■ What you need to do
Somewhere below is a line with "Marino, Daniela" and, later, a line with "orientación vocacional, puesto"; repeat those two lines and all the lines between them, exactly as they are.
+++ Records for the exercise
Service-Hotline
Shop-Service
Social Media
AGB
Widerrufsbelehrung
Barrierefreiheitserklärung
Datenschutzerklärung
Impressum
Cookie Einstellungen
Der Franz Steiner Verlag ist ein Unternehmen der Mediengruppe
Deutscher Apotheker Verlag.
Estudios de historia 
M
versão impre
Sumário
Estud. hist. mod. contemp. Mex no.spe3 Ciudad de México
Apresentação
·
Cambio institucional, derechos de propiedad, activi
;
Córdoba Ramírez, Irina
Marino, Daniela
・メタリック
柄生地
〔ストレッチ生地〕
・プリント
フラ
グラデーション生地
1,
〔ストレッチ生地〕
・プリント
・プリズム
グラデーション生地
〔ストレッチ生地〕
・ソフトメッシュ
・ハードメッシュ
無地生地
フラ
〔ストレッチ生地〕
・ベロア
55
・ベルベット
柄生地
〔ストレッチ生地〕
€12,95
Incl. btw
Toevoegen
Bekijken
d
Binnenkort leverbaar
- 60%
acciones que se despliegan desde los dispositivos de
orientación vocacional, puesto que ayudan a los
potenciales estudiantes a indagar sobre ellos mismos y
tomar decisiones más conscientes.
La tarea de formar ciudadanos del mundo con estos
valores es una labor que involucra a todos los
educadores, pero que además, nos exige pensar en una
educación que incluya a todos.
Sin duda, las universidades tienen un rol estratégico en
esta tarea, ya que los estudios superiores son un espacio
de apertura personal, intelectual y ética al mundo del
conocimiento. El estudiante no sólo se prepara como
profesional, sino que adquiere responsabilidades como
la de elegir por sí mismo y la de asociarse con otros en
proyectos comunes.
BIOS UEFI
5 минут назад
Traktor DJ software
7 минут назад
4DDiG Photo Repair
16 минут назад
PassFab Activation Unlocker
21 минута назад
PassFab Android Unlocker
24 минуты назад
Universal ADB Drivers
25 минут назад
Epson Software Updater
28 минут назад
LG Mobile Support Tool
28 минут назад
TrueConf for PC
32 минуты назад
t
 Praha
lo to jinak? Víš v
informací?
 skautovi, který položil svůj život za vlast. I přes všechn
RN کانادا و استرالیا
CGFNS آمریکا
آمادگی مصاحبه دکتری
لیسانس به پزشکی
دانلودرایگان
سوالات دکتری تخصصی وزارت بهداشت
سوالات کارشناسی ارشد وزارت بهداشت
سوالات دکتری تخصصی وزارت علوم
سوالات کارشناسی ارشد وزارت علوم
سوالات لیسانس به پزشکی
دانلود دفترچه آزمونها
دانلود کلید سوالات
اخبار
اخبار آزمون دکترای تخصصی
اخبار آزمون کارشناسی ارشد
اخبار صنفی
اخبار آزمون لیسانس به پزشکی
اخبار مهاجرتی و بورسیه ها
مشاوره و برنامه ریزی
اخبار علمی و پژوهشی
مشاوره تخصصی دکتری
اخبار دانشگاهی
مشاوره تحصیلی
++++++
+++ Records for the exercise
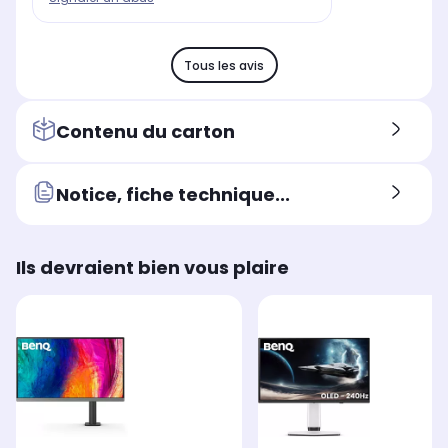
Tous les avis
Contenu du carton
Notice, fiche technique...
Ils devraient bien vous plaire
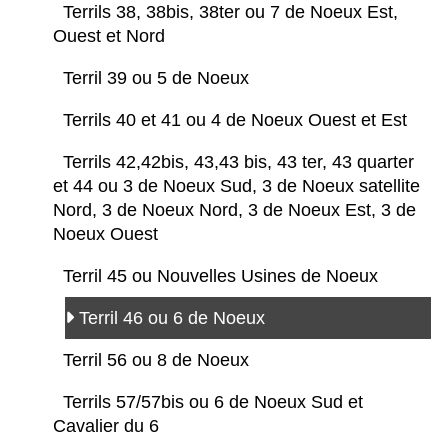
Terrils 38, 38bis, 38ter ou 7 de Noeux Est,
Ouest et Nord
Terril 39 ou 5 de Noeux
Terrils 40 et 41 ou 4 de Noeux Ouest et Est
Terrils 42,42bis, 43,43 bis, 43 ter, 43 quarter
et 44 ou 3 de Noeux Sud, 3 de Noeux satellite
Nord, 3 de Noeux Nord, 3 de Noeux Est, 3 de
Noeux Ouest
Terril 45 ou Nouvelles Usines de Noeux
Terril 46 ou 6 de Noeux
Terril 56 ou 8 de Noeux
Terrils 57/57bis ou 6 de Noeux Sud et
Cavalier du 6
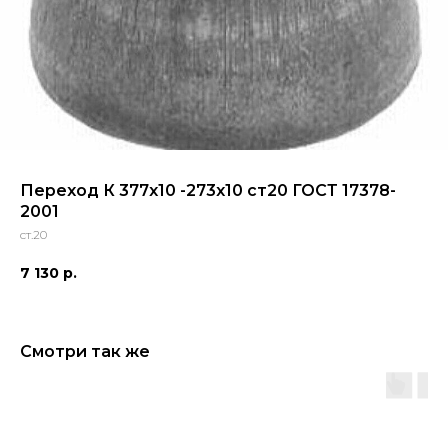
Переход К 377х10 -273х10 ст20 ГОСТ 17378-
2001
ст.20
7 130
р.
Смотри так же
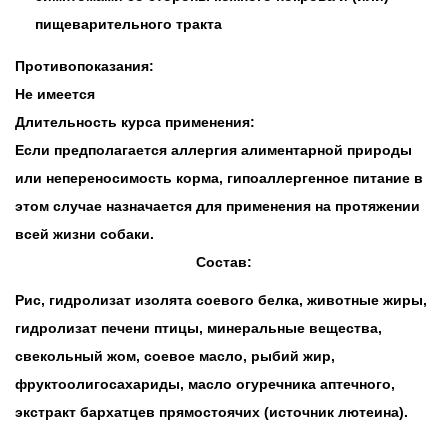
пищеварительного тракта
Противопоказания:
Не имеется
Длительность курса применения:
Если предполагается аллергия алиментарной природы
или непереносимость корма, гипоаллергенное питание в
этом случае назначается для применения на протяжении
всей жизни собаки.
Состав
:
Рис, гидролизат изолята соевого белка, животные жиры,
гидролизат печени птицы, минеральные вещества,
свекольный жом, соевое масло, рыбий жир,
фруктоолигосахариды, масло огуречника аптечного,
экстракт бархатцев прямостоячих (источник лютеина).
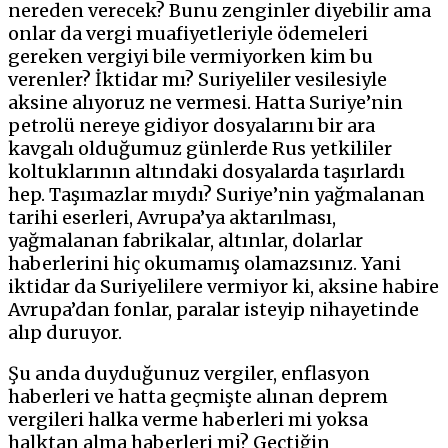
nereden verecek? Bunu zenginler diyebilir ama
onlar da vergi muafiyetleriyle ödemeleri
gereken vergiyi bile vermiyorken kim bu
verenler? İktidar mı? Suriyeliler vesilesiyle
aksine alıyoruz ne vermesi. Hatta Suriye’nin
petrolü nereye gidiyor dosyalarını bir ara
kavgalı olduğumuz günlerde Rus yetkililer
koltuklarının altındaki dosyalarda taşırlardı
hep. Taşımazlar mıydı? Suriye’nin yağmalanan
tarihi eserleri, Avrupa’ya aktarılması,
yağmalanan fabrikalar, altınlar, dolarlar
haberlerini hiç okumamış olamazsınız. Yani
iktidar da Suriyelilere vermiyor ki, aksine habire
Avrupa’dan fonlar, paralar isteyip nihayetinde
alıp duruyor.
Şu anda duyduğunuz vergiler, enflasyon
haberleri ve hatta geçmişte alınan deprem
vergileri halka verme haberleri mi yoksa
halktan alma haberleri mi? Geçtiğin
++++++
+++ Records for the exercise
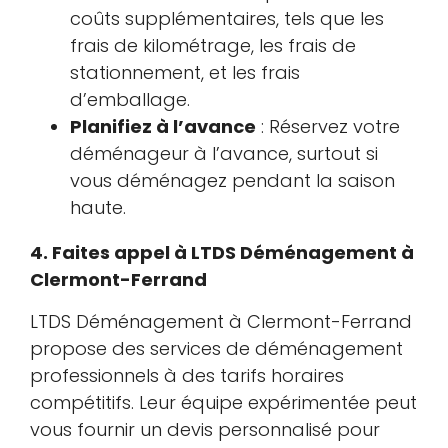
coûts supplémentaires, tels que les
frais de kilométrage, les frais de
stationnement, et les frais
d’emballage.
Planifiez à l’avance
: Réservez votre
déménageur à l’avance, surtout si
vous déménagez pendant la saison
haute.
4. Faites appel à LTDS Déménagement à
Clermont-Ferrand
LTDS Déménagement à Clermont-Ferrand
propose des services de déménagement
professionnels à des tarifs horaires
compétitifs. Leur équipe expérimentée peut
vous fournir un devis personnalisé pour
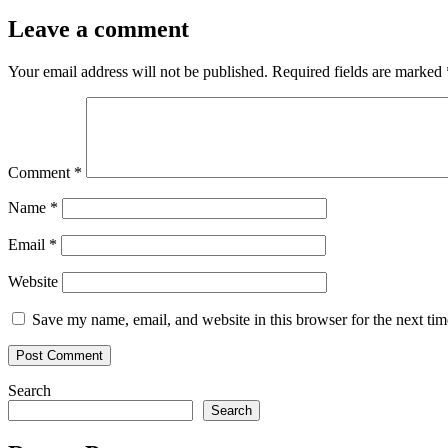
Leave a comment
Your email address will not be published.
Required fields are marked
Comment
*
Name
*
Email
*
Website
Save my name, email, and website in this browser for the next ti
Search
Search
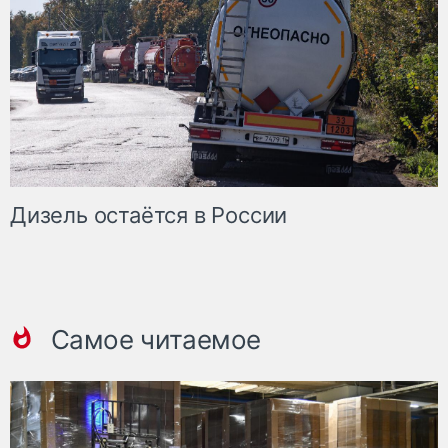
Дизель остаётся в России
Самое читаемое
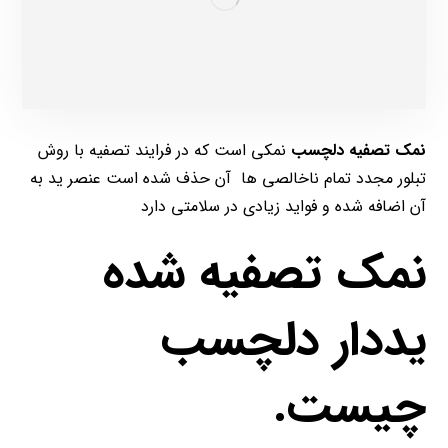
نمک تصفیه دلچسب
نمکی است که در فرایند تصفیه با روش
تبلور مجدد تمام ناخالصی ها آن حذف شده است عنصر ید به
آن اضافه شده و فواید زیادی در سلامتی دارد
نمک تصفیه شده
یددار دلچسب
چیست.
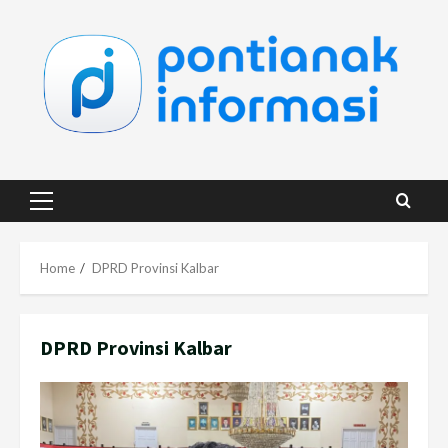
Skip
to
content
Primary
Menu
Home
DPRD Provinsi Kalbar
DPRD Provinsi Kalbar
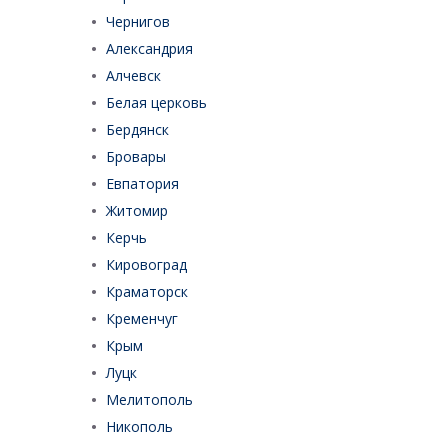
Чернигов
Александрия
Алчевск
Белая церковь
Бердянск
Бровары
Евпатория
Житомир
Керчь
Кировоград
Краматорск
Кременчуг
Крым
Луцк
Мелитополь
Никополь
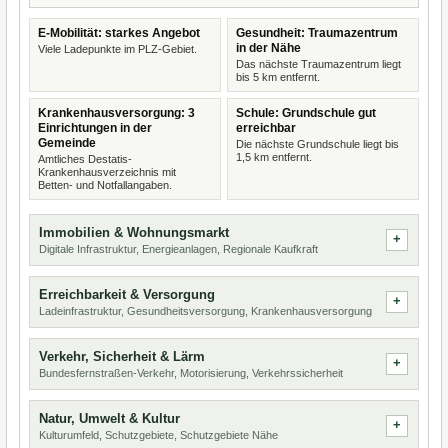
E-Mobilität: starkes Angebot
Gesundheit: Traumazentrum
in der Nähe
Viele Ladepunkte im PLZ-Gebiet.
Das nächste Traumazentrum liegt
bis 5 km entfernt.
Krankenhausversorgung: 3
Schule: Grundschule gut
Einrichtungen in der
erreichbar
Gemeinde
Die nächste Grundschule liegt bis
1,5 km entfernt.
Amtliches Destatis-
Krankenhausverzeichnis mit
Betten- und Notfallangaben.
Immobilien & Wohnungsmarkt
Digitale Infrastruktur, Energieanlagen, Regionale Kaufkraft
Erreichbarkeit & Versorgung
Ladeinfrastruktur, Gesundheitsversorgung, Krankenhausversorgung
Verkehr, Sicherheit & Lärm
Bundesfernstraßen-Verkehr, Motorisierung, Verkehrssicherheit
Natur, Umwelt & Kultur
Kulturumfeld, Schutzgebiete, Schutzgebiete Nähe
++++++
■ Task output
Marino, Daniela
・メタリック
柄生地
〔ストレッチ生地〕
・プリント
フラ
グラデーション生地
1,
〔ストレッチ生地〕
・プリント
・プリズム
グラデーション生地
〔ストレッチ生地〕
・ソフトメッシュ
・ハードメッシュ
無地生地
フラ
〔ストレッチ生地〕
・ベロア
55
・ベルベット
柄生地
〔ストレッチ生地〕
€12,95
Incl. btw
Toevoegen
Bekijken
d
Binnenkort leverbaar
- 60%
acciones que se despliegan desde los dispositivos de
orientación vocacional, puesto que ayudan a los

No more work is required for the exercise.